EXTRACT =
--

Extruders are used to produce plastic products such as flexible pipes and plastic sheets. They can also be used to mix materials. For more information on mixing applications, see the Mixers section of the encyclopedia. Each types of extruders in this article is described by general information, equipment design, usage examples, and advantages/disadvantages.
Polymer Product Manufacturing Steps
Extrusion is one of the ways you can process the polymer in the manufacture of polymer products:
Material flow in single screw extruders is driven by the properties of the material. Depending on the material being fed, a different screw can be used to handle the new material. Single screw extruders are really popular and can handle some of the toughest materials. The single screw extruder pictured below comes with a flame-hardened screw for handling abrasion and corrosion.
In single screw extruders, a screw mixer melts the entering plastic materials, pushes the material through the extruder, and forms the plastic into the desired shape.
Extruders have three key components:
- The hopper, where the material is fed to the extruder.
- The screw runs along the length of the machine.
- The optional static mixers at the end.

--

RECORDED DATA =
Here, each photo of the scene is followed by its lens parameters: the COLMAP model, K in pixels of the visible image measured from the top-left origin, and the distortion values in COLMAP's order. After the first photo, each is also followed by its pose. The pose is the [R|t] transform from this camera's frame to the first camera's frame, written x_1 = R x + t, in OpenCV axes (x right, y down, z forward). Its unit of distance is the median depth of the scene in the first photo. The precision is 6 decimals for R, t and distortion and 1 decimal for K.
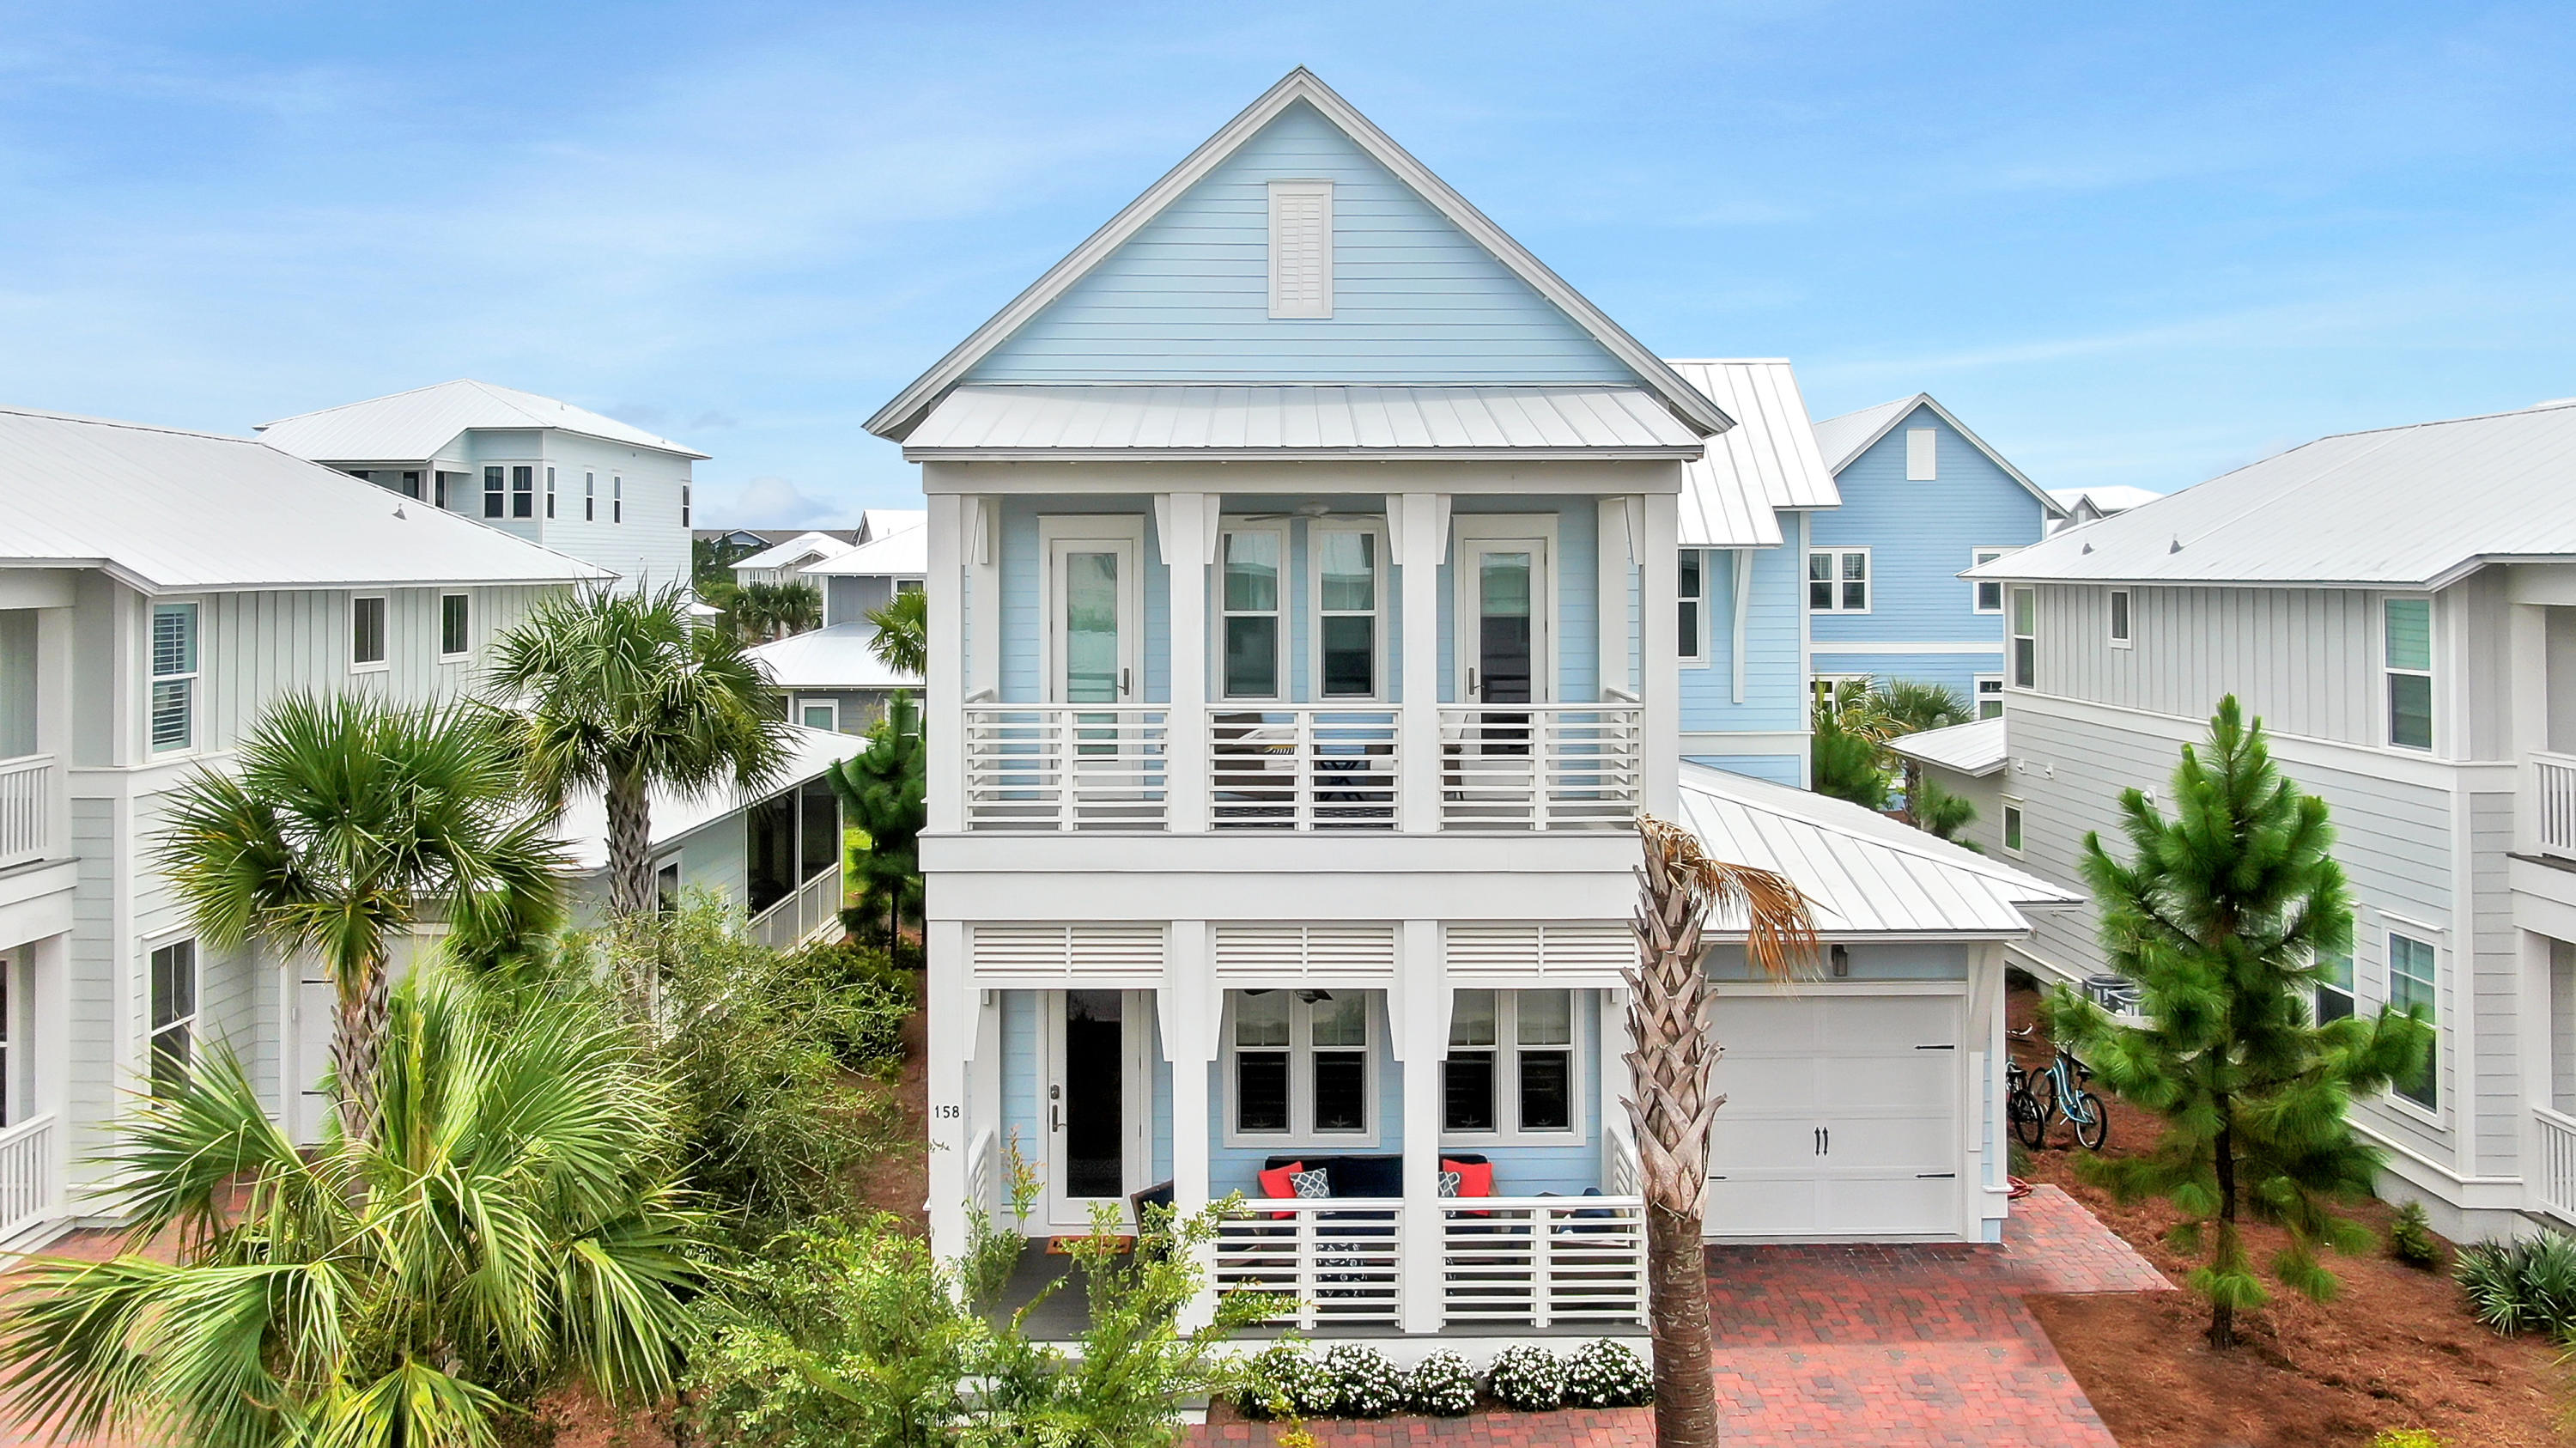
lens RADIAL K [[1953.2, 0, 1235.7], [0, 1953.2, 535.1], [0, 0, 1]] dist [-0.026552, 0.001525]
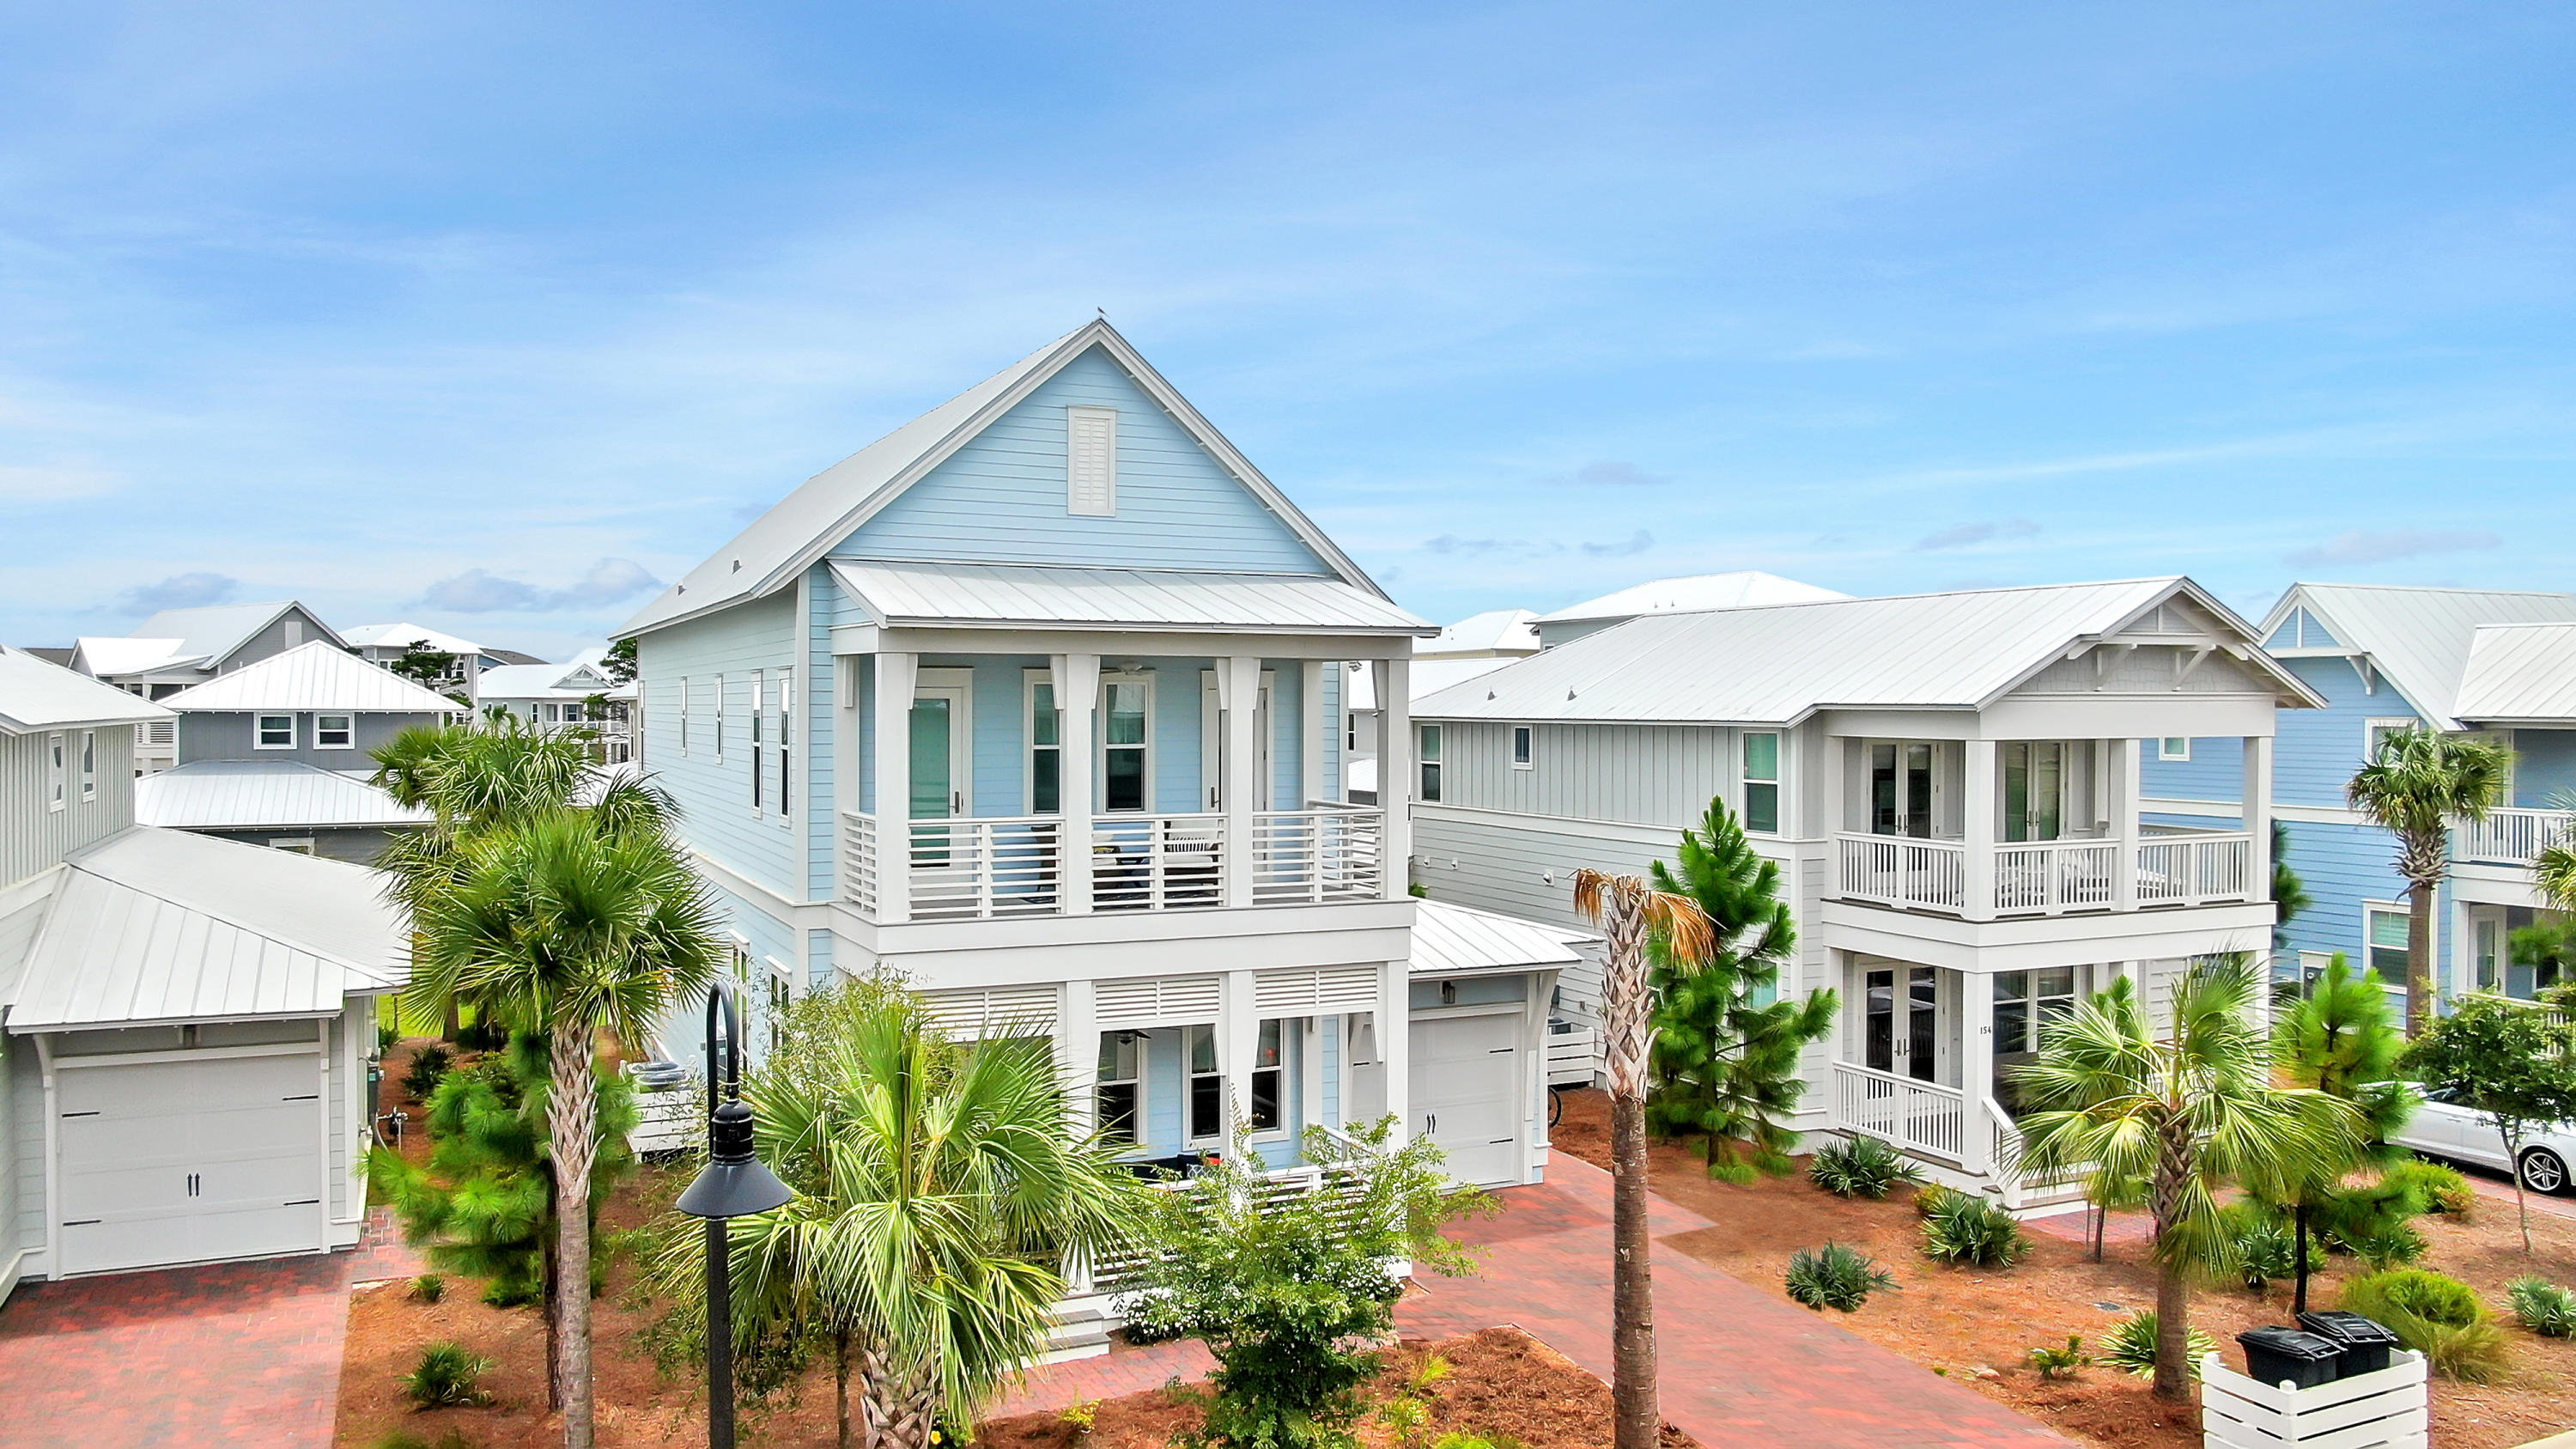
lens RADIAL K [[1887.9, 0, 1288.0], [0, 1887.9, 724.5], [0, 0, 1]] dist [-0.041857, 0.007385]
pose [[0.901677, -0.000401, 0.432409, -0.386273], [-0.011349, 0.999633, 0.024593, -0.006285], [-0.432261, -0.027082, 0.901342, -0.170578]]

--

BRIEF 1 = From the extruders page, return the passage starting at "Polymer Product Manufacturing" and ending at "to the extruder.".
BRIEF 2 =
Answer these questions using the extruders page:
(a) Which section of the encyclopedia covers mixing applications?
(b) A flame-hardened screw is meant to handle what?
(c) Into which component is material fed to the extruder?

EXERCISE RESPONSE 1 =
Polymer Product Manufacturing Steps
Extrusion is one of the ways you can process the polymer in the manufacture of polymer products:
Material flow in single screw extruders is driven by the properties of the material. Depending on the material being fed, a different screw can be used to handle the new material. Single screw extruders are really popular and can handle some of the toughest materials. The single screw extruder pictured below comes with a flame-hardened screw for handling abrasion and corrosion.
In single screw extruders, a screw mixer melts the entering plastic materials, pushes the material through the extruder, and forms the plastic into the desired shape.
Extruders have three key components:
- The hopper, where the material is fed to the extruder.

EXERCISE RESPONSE 2 =
(a) The Mixers section
(b) Abrasion and corrosion
(c) The hopper